The European Commission president has visited a mass grave in Bucha, a town outside Kyiv where Russian forces are accused by Ukraine’s allies of carrying out atrocities against civilians.

An AFP journalist reported that von der Leyen was in the town north of the capital as part of a trip to shore up support for Ukraine alongside the bloc’s foreign policy chief Josep Borrell.

Slovakia’s Prime Minister Eduard Heger was also on the trip.

European Commission President Ursula von der Leyen and other European officials stand next to bodies that were exhumed from a mass grave as they visit Bucha, outside of Kyiv [Valentyn Ogirenko/Reuters]

Ukraine conflict backdrop to French elections

The Ukraine war has featured as a backdrop to the French presidential elections, of which the first round will be held on Sunday.

The war has affected most presidential front-runners, with analysts saying President Emmanuel Macron, who has consistently led the race, is benefitting from the “rallying around the flag” phenomenon.

Read more here.


Death toll from missile attack in Kramatorsk rises to 50, says governor

At least 50 people were killed, including five children, in a strike on a rail station in the eastern Ukrainian city of Kramatorsk, regional governor Pavlo Kyrylenko has said.

In an online post updating an earlier preliminary death toll of 39, Kyrylenko said the dead included victims who had died of their wounds after being taken to hospital or medical centres.

### Extracted material

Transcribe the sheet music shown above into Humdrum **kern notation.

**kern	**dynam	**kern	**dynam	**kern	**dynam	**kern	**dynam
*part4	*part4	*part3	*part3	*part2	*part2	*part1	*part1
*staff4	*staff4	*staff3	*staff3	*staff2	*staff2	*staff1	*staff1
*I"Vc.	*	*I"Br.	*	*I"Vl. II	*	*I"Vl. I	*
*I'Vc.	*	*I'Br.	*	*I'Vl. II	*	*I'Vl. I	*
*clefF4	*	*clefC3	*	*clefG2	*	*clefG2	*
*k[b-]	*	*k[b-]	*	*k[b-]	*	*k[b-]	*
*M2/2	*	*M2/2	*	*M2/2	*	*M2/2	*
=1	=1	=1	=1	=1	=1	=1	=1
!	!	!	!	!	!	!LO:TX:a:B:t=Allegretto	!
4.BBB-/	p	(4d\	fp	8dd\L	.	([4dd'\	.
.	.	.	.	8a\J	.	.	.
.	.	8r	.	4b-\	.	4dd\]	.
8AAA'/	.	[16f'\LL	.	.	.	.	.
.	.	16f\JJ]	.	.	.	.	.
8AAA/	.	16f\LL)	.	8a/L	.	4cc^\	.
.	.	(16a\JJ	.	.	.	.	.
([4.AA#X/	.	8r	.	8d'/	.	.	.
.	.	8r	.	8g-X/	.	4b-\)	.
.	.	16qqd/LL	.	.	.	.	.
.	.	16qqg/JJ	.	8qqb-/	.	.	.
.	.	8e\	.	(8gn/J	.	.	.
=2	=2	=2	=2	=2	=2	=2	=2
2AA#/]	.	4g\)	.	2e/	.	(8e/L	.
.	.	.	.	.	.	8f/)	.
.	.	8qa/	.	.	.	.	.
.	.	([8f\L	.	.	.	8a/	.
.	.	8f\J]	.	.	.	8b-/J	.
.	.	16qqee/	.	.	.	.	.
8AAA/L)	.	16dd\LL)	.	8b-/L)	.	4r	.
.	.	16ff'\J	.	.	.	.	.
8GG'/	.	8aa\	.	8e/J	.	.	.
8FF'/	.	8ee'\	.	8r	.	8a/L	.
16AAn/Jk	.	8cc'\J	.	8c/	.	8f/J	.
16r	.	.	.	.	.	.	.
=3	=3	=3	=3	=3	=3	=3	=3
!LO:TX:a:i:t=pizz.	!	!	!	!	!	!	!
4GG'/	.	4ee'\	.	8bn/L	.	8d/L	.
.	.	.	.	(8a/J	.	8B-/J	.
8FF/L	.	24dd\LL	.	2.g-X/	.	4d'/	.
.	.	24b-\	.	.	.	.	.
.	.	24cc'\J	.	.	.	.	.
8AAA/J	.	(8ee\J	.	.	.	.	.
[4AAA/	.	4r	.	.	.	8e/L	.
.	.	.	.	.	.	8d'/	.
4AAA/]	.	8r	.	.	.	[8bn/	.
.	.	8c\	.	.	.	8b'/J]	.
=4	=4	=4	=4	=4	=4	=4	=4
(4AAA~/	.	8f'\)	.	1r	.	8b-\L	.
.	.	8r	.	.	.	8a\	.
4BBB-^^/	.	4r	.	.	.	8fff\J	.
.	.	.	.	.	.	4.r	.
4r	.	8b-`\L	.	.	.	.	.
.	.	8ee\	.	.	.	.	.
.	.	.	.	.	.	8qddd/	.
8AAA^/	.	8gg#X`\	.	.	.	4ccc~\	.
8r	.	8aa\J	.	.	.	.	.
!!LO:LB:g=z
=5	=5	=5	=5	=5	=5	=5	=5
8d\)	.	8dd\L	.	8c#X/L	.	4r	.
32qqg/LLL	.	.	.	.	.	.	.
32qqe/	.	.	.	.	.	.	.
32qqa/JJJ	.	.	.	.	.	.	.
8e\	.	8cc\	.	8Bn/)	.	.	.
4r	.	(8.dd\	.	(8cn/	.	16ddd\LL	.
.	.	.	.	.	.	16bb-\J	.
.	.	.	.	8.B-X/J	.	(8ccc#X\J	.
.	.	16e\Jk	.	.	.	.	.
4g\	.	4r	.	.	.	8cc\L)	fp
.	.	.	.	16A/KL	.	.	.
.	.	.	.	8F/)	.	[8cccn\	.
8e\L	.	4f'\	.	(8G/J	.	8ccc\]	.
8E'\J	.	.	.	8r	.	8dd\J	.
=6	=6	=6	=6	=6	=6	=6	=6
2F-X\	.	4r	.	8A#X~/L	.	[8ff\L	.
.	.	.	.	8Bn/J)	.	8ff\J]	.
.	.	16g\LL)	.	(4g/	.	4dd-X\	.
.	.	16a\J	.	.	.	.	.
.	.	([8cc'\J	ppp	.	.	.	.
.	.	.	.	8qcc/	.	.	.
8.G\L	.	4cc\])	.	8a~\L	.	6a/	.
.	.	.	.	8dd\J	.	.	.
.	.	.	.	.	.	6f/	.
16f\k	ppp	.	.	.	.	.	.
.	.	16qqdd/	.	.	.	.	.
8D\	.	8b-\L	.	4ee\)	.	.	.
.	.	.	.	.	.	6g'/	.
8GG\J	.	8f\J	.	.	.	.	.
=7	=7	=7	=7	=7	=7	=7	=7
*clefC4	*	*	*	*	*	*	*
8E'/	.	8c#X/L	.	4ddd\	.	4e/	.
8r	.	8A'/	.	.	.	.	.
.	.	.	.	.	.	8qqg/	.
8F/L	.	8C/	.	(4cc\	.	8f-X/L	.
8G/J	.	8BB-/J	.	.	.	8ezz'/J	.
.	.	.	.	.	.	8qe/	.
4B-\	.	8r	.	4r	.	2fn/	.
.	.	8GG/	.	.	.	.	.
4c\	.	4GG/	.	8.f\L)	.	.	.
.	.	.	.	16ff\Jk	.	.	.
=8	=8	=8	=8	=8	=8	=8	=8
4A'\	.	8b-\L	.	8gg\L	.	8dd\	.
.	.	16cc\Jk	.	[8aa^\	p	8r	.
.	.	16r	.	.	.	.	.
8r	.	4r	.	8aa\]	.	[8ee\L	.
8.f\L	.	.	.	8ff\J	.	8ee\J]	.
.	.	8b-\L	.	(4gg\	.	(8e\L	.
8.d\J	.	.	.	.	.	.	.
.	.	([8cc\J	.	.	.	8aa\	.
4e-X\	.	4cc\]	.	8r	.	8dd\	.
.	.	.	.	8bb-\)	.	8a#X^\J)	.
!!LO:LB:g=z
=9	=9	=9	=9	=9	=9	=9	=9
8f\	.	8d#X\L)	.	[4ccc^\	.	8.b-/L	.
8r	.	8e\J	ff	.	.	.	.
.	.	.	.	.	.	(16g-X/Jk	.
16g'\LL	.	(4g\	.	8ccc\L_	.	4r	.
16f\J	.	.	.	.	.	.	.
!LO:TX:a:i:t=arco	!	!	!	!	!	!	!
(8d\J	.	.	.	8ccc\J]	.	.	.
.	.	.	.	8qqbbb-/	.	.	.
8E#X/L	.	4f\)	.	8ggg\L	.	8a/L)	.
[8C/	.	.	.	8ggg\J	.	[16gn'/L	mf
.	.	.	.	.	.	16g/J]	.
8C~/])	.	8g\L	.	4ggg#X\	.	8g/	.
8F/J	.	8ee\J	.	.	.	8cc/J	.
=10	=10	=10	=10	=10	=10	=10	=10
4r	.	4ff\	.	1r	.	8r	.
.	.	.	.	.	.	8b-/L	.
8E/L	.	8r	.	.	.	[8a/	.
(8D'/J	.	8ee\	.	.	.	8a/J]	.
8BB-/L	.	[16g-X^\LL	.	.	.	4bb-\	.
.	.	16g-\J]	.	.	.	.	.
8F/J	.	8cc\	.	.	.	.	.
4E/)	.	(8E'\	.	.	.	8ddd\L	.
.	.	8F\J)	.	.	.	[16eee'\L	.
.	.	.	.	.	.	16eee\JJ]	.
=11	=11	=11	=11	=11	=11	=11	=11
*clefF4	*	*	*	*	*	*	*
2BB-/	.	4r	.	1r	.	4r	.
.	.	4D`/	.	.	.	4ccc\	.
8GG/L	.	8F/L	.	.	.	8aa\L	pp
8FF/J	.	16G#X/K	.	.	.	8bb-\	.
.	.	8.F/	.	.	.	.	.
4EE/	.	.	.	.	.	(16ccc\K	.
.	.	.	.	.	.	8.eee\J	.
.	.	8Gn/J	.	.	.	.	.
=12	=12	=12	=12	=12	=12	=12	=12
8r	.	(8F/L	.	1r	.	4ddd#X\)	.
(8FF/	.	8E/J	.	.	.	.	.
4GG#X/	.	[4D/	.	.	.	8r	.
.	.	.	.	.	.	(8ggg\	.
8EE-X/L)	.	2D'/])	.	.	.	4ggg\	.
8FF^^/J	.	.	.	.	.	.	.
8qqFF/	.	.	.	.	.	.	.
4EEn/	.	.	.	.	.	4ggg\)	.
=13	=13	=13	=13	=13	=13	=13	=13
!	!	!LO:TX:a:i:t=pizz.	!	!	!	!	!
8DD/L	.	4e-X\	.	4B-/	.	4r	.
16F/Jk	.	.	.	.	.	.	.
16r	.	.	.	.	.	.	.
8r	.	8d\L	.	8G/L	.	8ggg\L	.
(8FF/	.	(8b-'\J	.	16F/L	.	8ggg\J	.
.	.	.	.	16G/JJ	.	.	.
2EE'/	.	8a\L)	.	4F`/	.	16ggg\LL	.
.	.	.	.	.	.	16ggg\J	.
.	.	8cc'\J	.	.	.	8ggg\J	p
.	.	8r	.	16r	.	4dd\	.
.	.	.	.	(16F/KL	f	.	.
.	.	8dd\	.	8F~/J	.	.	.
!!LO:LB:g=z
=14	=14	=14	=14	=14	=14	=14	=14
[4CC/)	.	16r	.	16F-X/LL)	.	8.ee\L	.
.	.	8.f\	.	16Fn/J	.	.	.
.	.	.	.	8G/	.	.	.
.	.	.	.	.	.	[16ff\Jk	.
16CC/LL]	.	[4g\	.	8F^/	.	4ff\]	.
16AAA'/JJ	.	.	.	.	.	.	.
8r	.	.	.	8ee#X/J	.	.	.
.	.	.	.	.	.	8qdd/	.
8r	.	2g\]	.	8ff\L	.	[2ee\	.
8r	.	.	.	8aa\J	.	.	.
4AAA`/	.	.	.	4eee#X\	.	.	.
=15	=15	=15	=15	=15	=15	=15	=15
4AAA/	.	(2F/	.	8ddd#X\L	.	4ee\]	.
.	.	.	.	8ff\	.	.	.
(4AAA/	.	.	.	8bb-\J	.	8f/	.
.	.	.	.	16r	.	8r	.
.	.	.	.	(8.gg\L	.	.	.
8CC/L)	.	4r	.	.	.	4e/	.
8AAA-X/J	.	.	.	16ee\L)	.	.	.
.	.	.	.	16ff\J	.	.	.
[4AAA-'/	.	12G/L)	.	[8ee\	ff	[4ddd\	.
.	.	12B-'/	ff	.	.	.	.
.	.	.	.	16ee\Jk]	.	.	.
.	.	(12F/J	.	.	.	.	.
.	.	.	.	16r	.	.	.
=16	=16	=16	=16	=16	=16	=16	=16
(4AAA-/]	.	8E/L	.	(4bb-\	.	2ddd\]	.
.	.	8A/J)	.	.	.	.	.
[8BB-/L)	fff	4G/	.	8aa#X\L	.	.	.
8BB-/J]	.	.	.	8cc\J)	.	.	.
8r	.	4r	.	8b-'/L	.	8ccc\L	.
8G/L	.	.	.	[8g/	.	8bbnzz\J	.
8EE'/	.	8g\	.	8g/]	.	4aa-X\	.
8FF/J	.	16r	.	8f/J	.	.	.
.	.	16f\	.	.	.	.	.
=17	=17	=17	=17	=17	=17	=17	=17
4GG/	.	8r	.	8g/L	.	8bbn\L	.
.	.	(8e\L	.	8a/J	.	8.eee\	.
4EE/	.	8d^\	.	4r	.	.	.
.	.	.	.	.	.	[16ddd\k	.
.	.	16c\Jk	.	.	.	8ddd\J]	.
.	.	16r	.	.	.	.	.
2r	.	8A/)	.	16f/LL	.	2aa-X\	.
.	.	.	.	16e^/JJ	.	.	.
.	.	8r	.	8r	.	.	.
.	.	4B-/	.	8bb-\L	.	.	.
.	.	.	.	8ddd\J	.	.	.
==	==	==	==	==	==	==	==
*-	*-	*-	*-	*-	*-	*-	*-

### What the task requires
Retype the section of the Ukraine war news text starting with "The war has" and going on through "Read more here.", keeping every word and mark unchanged.

### Output of the exercise
The war has affected most presidential front-runners, with analysts saying President Emmanuel Macron, who has consistently led the race, is benefitting from the “rallying around the flag” phenomenon.

Read more here.